I refuse to give my mobile number, or use my mobile number for anything. SMS auth, main contact, anything.
My SMS spam is almost non-existent, compared to others.
But one thing, beyond my desire to not give out my number... it is pointless regardless.
When I worked in office, I had mobile access. At home, a bit rural, my access is nil via 4g/5g. I just have no access.
My mobile forwards after 6 rings to my voip, so that works well. But for SMS auth? Hello! I cannot do that!
I have been an ebay customer for 21, yes 21 years. I can no longer log in, as they now insist I enter a mobile number to continue.
Gee thanks ebay.
(No, SMS won't work via voip, they check numbers, even ported numbers)
21 years. Years of thousands, even >10k spent reliably per year.
Gone as a customer.
Calling paypal support, results in people literally unable to understand ... anything. They repeat a mantra off their screen without deviation. Many cuatomer support people I spoke to, were barely paying attention.
I really don't get it. SMS is barely secure to begin with.
They are willing to throw away accounts, just for pennies on tracking.
I've had an ebay account nearly that long, but I hardly use ebay after it became whatever it became. To the point, ebay recently sent me an email saying that they were going to close my account for lack of use. se la vie
Just FYI you don't need a mobile phone to have a mobile number:
* Numbers are generally designated when they're created by regulatory agencies as "landline", "mobile", "VOIP", etc.
* You can provision yourself a mobile number in a provider like Twilio or a competitor if you don't like them, and it will have all the capabilities you want
* Thanks to technological advancements, you can do things like overlay mobile capabilities on non-mobile numbers, but only if you're running all of the traffic through a company that has that tech
* "VOIP" numbers are a vanishingly small corner case for these companies and are a pain in the ass to support. They are a tiny portion of the numbering space and lots of smaller Telco companies just won't complete calls or texts to/from VOIP numbers.
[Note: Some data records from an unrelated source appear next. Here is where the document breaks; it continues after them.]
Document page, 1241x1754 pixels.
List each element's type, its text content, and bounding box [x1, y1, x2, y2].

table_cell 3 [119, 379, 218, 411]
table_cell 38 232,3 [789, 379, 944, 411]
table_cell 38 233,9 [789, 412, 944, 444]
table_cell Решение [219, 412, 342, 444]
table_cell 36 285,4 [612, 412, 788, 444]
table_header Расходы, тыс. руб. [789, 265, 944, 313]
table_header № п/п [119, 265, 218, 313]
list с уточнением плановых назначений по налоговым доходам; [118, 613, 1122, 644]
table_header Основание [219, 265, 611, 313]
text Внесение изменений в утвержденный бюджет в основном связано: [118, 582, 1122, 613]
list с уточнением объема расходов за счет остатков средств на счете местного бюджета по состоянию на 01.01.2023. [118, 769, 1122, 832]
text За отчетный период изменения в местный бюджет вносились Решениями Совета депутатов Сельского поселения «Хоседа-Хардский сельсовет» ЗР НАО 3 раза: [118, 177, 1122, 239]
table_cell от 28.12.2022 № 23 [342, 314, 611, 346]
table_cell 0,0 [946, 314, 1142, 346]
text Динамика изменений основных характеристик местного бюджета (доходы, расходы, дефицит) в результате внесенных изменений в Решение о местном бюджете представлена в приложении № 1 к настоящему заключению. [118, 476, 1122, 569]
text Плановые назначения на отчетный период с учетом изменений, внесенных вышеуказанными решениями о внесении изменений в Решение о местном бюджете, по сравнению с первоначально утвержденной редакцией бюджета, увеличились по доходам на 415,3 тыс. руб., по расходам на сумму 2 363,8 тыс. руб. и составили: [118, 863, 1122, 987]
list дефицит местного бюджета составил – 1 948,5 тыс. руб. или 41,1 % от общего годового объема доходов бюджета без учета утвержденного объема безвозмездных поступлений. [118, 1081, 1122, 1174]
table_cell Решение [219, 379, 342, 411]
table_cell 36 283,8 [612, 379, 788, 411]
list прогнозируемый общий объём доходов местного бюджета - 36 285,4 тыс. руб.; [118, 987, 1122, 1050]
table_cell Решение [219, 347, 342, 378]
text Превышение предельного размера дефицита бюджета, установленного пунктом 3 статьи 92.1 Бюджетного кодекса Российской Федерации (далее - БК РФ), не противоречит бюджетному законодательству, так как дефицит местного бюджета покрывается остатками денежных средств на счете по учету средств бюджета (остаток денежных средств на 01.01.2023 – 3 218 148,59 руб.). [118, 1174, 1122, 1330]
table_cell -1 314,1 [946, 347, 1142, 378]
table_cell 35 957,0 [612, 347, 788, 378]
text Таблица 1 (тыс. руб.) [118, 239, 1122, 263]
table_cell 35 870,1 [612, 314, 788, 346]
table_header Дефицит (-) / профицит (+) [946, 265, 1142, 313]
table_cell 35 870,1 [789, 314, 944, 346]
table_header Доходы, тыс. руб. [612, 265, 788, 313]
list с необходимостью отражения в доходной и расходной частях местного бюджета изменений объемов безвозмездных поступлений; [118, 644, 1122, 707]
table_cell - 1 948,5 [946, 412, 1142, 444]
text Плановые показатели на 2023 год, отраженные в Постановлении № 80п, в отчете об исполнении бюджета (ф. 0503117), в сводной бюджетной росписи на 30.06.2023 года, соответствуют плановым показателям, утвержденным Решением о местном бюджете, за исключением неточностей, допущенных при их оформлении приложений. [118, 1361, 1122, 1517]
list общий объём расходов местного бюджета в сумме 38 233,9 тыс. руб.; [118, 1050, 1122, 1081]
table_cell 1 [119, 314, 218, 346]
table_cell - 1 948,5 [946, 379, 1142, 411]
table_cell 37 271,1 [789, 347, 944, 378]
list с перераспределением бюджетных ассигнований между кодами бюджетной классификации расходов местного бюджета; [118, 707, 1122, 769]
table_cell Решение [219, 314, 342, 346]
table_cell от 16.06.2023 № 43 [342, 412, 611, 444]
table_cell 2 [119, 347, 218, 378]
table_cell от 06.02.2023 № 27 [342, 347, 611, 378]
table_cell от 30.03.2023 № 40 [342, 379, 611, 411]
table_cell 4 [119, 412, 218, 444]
Companies like Twilio rely on those smaller companies for last-mile completion or origination of calls.
TL;DR Provision yourself a "mobile" number using an API-enabled SaaS telco platform, which you can use exactly how you want, no actual mobile phone needed, with all the capabilities you want. The "VOIP" number will only continue to cause you more and more issues over time.
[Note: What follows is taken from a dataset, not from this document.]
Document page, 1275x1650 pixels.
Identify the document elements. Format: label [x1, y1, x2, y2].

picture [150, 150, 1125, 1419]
And you know this for a fact? Because you tried it out yourself? Right?
Somehow, even though you say they ban them, I was able to submit it and get a verification message. Funny how that works, when someone just parrots the same thing without actually trying it out.
Yes. I had to close my eBay account last year. They would not take my Google Fi or non-voip.ms VOIP number. Using my VOIP number also immediately got my Twitter account banned before making a single post.
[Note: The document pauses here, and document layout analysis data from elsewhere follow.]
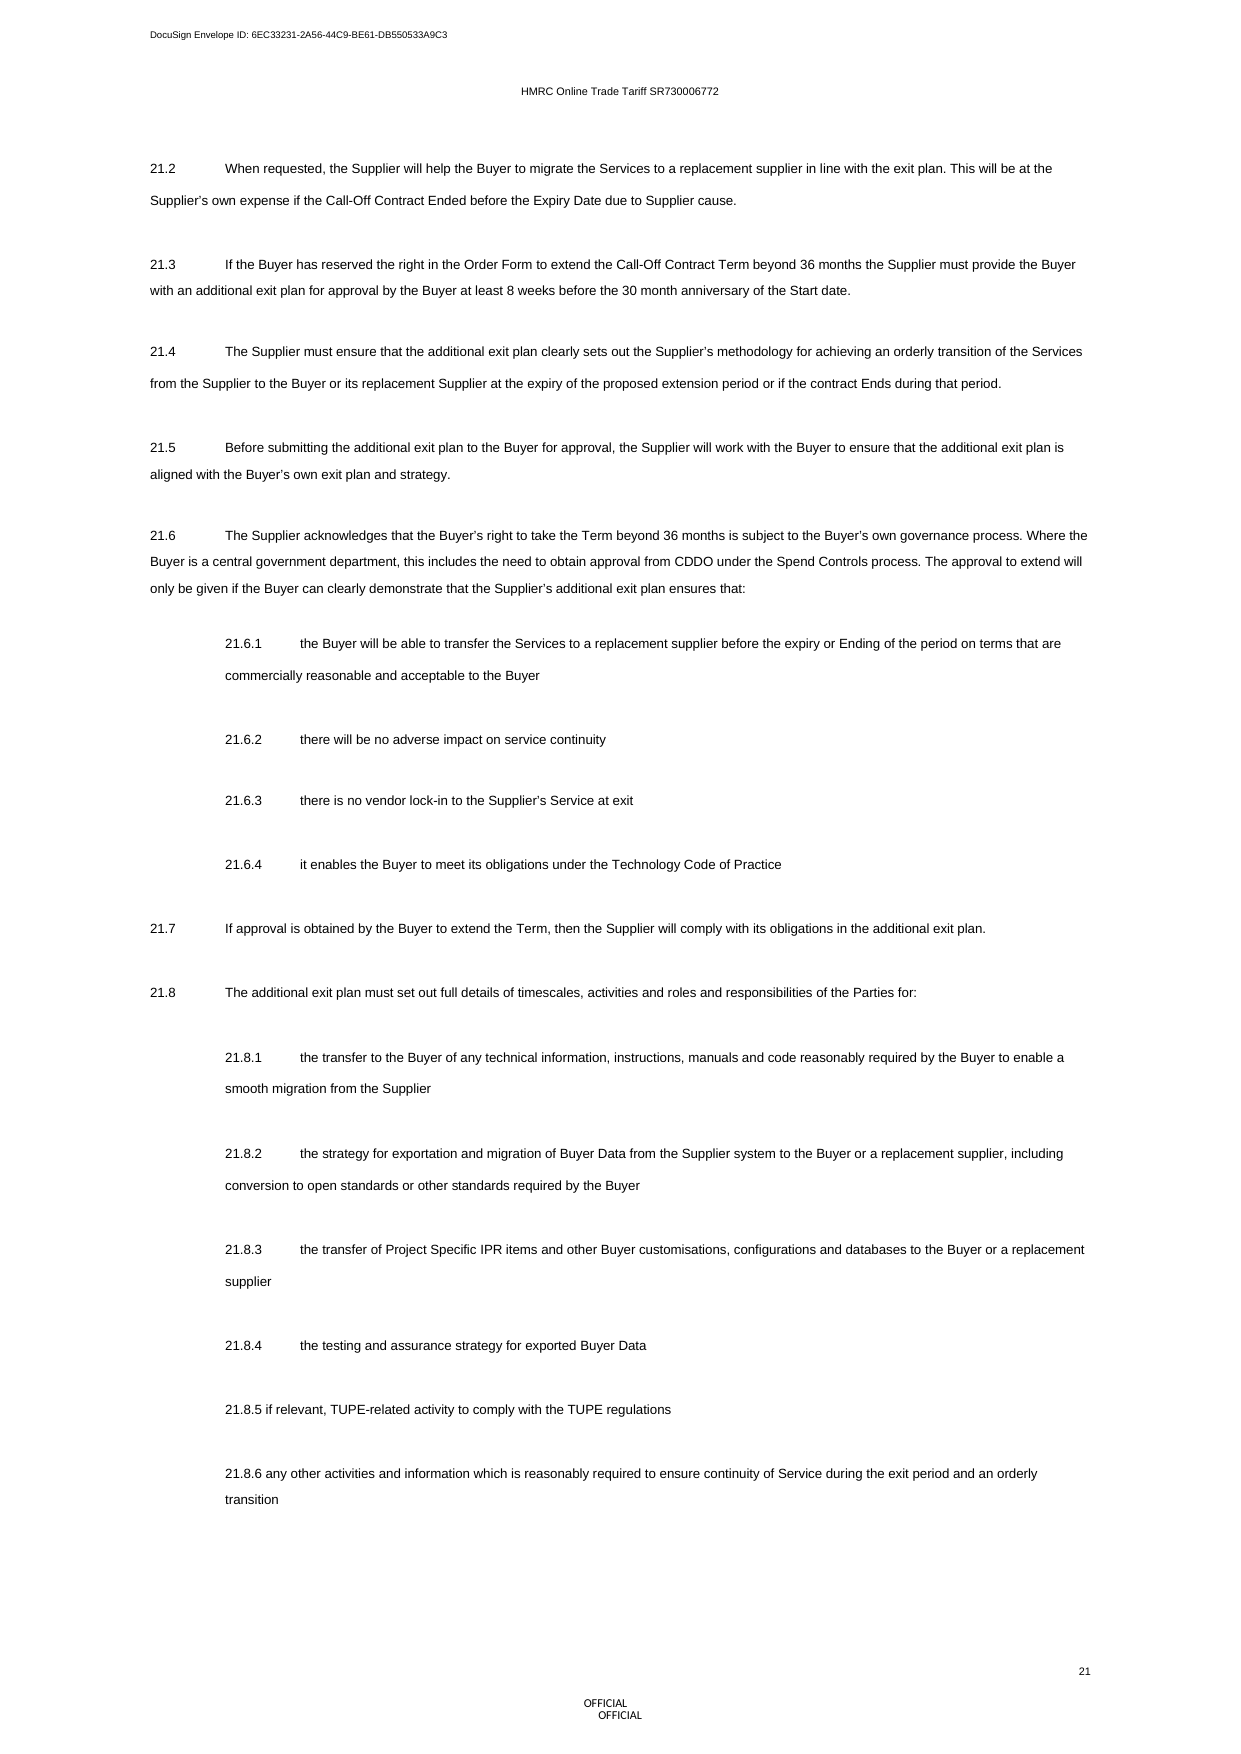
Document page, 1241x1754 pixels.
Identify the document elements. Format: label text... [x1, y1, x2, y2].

text 21.8.6 any other activities and information which is reasonably required to ensure continuity of Service during the exit period and an orderly transition [225, 1455, 1089, 1508]
text 21.6.1 the Buyer will be able to transfer the Services to a replacement supplier before the expiry or Ending of the period on terms that are commercially reasonable and acceptable to the Buyer [225, 625, 1089, 683]
text 21.5 Before submitting the additional exit plan to the Buyer for approval, the Supplier will work with the Buyer to ensure that the additional exit plan is aligned with the Buyer’s own exit plan and strategy. [150, 429, 1089, 482]
text 21.8.5 if relevant, TUPE-related activity to comply with the TUPE regulations [150, 1391, 1089, 1417]
text 21.8.4 the testing and assurance strategy for exported Buyer Data [150, 1327, 1089, 1353]
text 21.6.4 it enables the Buyer to meet its obligations under the Technology Code of Practice [225, 846, 1089, 872]
text 21.8.3 the transfer of Project Specific IPR items and other Buyer customisations, configurations and databases to the Buyer or a replacement supplier [225, 1231, 1089, 1289]
text 21.8.2 the strategy for exportation and migration of Buyer Data from the Supplier system to the Buyer or a replacement supplier, including conversion to open standards or other standards required by the Buyer [225, 1135, 1089, 1193]
text 21.6.2 there will be no adverse impact on service continuity [150, 721, 1089, 747]
text 21.8.1 the transfer to the Buyer of any technical information, instructions, manuals and code reasonably required by the Buyer to enable a smooth migration from the Supplier [225, 1039, 1089, 1097]
text 21.6 The Supplier acknowledges that the Buyer’s right to take the Term beyond 36 months is subject to the Buyer’s own governance process. Where the Buyer is a central government department, this includes the need to obtain approval from CDDO under the Spend Controls process. The approval to extend will only be given if the Buyer can clearly demonstrate that the Supplier’s additional exit plan ensures that: [150, 517, 1089, 596]
text 21.7 If approval is obtained by the Buyer to extend the Term, then the Supplier will comply with its obligations in the additional exit plan. [150, 910, 1089, 937]
text 21.6.3 there is no vendor lock-in to the Supplier’s Service at exit [150, 782, 1089, 808]
text 21.2 When requested, the Supplier will help the Buyer to migrate the Services to a replacement supplier in line with the exit plan. This will be at the Supplier’s own expense if the Call-Off Contract Ended before the Expiry Date due to Supplier cause. [150, 150, 1089, 208]
text 21.8 The additional exit plan must set out full details of timescales, activities and roles and responsibilities of the Parties for: [150, 974, 1089, 1001]
text 21.3 If the Buyer has reserved the right in the Order Form to extend the Call-Off Contract Term beyond 36 months the Supplier must provide the Buyer with an additional exit plan for approval by the Buyer at least 8 weeks before the 30 month anniversary of the Start date. [150, 246, 1089, 299]
text 21.4 The Supplier must ensure that the additional exit plan clearly sets out the Supplier’s methodology for achieving an orderly transition of the Services from the Supplier to the Buyer or its replacement Supplier at the expiry of the proposed extension period or if the contract Ends during that period. [150, 333, 1089, 392]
It's annoying as hell because I would very much like to sell a thing or two and don't have many platform choices.
> The process to close the account may take up to 30 days from this notice. eBay will send a message to the email address registered on file, confirming that the account has been closed and, unless on hold, restricted, or suspended, that data associated with the account has been deleted.
I am curious if it is because they care slightly less if it's a CA VOIP number, if it came from a decent pool of numbers, or something else. Or if they will lock you out later and force you to contact the "risk assessment" team and use this as a datapoint.
> I am curious if it is because they care slightly less if it's a CA VOIP number, if it came from a decent pool of numbers, or something else. Or if they will lock you out later and force you to contact the "risk assessment" team and use this as a datapoint.
Interestingly it's an old landline number that got ported over to voip.ms, so you'd expect that if it were trusted due to reputation, it'd also only be accepted as a landline. Yet the validation experience has no problem with it.
I think this might be related if it was a port. My numbers from Twilio and other services are all either Bandwidth or Onvoy or Peerless and refused (all of these are basically pure VOIP and have no reputation of landline or mobile).
Good catch, edited in the *not*. I agree, if everyone refused then it would change. I asked them what would happen if I tried to use a Twilio number to verify, but they did not seem amused by the irony.
Good for you. Your refusal and my refusal protect one another, refusing collectively is stronger than refusing alone.